The retroactive nature of this tax would cause anxiety and uncertainty, ultimately leadings to severe economic damage. People make financial plans based on existing or expected policy. As Senator John Thune (R., S.D.) said, “… you can’t change the rules in the middle of the game.”
Further, capital gains taxes themselves act as a barrier to job creation, wage growth, and economic growth.
This tax imposes double taxation on corporate income – first, businesses pay the corporate income tax on their earnings. Second, the investor pays the capital gains tax on dividends received or stocks when they are sold. This double taxation discourages savings, suppresses productivity, and discourages investment. Ultimately, this tax hike will threaten business creation, business expansion, entrepreneurship, and jobs and wages.
Biden’s capital gains tax hike could also reduce retirement savings. As part of his tax hike, Biden would double the tax rate on carried interest capital gains. This will harm private equity investors including the 165 public pension funds representing 20 million public sector workers.
Biden’s tax hikes could even reduce federal revenues in the short term. Because the tax only applies when a taxpayer sells the asset, a high capital gains rate discourages individuals from selling in order to delay having to pay the tax. Historically, when the capital gains tax was cut, revenue increased. When the capital gains tax is low, investment increases, stock prices increase, and revenue goes up. The inverse is of course true.
7. It will impose a higher corporate tax, hurting jobs and price of goods.
Workers, consumers, and shareholders will bear the burden of an increased corporate tax rate. Such a hike will cause businesses to invest less in the United States and more overseas, resulting in fewer job opportunities and lower wages for American workers:
- A Treasury Department study estimated that “a country with a 1 percentage point lower tax rate than its competitors attracts 3 percent more capital.” This is because raising the corporate rate makes the United States a less attractive place to invest profits.
- According to the Stephen Entin of the Tax Foundation, labor (or workers) bear an estimated 70 percent of the corporate income tax in the form of wages and employment. As Entin notes, 50 percent, 70 percent, or even 100 percent of the corporate tax is borne by workers.
- A 2012 Harvard Business Review piece by Mihir A. Desai notes that raising the corporate tax lands “straight on the back” of the American worker and will see a decline in real wages.
- A 2012 paper at the University of Warwick and University of Oxford found that a $1 increase in the corporate tax reduces wages by 92 cents in the long term. This study was conducted by Wiji Arulampalam, Michael P. Devereux, and Giorgia Maffini and studied over 55,000 businesses located in nine European countries over the period 1996-2003.

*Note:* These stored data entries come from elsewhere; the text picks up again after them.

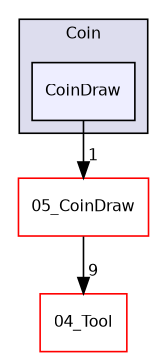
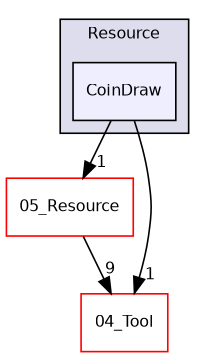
  digraph {
    compound=true
    node [fillcolor=white fontname=Helvetica fontsize=10 shape=box style=filled color=red]
    edge [headlabel=1 labeldistance=1.5 labelfontname=Helvetica labelfontsize=10]
    n1 [fillcolor="#eeeeff" label=CoinDraw pencolor=black color=""]
-   n2 [label="05_CoinDraw"]
+   n2 [label="05_Resource"]
    n3 [label="04_Tool"]
    subgraph cluster_1 {
      bgcolor="#ddddee"
      fontname=Helvetica
      fontsize=10
-     label=Coin
+     label=Resource
      pencolor=black
      n1
    }
    n1 -> n2
+   n1 -> n3
    n2 -> n3 [headlabel=9]
  }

- Even the left-of-center Tax Policy Center estimates that 20 percent of the burden of the corporate income tax is borne by labor.
The tax would also harm consumers and workers, according to a recent National Bureau of Economic Research paper. This study found that 31 percent of the corporate tax rate is borne by consumers through higher prices and that 38 percent of the corporate tax is borne by workers through lower wages or less jobs.

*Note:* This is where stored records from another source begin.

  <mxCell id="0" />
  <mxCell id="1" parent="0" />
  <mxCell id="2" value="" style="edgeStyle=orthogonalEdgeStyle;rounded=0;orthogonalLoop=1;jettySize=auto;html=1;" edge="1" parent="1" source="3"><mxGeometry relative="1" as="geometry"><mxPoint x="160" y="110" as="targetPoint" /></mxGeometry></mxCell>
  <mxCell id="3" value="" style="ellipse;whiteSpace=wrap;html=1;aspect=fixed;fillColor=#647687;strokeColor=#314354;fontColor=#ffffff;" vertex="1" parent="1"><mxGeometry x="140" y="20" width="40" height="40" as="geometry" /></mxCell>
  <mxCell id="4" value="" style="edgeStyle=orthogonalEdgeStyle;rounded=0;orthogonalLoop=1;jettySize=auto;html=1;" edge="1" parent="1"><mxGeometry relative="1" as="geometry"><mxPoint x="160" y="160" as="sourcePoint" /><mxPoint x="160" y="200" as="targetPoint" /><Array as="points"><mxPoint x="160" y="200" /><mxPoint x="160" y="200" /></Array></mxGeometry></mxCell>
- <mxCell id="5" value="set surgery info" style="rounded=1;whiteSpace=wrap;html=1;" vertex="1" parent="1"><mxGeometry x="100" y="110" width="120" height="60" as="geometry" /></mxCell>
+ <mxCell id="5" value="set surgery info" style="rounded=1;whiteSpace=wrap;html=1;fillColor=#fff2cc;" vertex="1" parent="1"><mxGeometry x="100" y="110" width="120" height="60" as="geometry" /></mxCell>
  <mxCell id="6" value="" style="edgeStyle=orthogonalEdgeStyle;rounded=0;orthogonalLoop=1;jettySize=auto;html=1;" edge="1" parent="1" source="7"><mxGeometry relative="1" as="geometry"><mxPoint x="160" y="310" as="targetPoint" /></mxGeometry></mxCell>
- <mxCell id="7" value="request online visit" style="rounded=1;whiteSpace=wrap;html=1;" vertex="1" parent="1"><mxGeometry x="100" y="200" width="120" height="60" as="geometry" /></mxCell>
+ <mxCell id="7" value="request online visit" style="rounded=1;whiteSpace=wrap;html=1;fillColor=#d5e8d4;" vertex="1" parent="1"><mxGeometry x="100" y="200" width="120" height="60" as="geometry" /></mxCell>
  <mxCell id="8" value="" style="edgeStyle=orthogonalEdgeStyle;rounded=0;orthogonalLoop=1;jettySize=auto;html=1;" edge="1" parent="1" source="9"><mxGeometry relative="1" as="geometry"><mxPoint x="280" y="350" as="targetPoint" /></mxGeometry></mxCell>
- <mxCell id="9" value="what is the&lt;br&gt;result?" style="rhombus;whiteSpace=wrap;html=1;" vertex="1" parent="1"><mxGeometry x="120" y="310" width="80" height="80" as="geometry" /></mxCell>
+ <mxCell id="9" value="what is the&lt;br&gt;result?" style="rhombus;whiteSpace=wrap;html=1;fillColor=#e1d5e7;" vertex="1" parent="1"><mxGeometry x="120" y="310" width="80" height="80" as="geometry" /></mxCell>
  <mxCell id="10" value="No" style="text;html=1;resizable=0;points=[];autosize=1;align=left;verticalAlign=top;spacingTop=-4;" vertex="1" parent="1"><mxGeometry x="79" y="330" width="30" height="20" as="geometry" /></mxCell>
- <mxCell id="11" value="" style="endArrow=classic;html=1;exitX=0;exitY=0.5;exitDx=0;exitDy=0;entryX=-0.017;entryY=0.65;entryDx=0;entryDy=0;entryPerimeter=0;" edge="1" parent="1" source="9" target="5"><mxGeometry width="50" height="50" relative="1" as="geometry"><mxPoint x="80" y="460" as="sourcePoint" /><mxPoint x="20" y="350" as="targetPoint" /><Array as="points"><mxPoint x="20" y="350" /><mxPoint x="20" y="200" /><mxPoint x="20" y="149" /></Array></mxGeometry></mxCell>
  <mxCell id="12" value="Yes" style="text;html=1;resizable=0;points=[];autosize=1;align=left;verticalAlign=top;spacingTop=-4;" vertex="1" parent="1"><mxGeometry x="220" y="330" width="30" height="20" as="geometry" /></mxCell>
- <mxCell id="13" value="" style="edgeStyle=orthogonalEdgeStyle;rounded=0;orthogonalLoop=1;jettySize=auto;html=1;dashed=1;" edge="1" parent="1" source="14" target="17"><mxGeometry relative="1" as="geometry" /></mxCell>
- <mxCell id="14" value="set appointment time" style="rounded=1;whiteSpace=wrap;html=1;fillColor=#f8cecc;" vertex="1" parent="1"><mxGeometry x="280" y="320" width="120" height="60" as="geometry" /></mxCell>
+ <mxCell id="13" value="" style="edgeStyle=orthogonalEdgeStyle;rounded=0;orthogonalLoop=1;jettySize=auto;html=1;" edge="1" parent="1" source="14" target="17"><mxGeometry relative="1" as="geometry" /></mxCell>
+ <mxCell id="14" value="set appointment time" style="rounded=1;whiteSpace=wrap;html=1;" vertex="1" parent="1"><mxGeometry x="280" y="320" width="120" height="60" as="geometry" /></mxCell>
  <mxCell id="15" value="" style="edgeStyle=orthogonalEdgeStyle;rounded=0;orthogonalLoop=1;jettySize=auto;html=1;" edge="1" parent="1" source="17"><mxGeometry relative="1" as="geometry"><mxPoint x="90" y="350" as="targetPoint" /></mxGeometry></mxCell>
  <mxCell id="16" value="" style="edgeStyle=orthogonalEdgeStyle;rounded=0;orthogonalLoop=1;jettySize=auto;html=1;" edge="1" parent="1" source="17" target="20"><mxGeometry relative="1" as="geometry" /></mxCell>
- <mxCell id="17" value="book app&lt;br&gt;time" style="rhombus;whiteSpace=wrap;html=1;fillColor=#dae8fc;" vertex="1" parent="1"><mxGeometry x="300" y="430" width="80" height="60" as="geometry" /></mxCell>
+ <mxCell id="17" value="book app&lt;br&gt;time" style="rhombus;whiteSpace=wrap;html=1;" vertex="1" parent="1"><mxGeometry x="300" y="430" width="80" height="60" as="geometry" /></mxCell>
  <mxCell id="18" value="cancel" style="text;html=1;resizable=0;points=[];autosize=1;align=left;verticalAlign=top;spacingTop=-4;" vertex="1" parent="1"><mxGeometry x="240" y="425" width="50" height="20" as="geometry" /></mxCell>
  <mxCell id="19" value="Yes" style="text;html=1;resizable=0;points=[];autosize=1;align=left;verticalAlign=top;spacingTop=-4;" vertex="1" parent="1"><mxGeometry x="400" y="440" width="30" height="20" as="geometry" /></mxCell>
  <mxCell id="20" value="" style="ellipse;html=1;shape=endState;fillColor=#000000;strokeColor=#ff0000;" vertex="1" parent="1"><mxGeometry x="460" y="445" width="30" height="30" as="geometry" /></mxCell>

Despite the Biden administration’s assertions, tax hikes won’t just hurt the wealthy – it will harm everyday Americans.
8. It acts as an admission by the Biden administration that its policies would do little to grow the economy.
The budget itself assumes 1.8 to 2 percent long run growth after its implementation. Currently, the CBO’s baseline assumes 1.7 percent long run growth. This means that, even in the Biden administration’s calculations, economic growth following the plan will hardly improve beyond the current baseline.
It’s likely that the plan’s multiple job-killing, investment-discouraging tax hikes will end up slowing economic growth. It is interesting, however, that the administration itself would expect such low growth from a plan that is supposed to create jobs, drive economic growth, and “build back better.”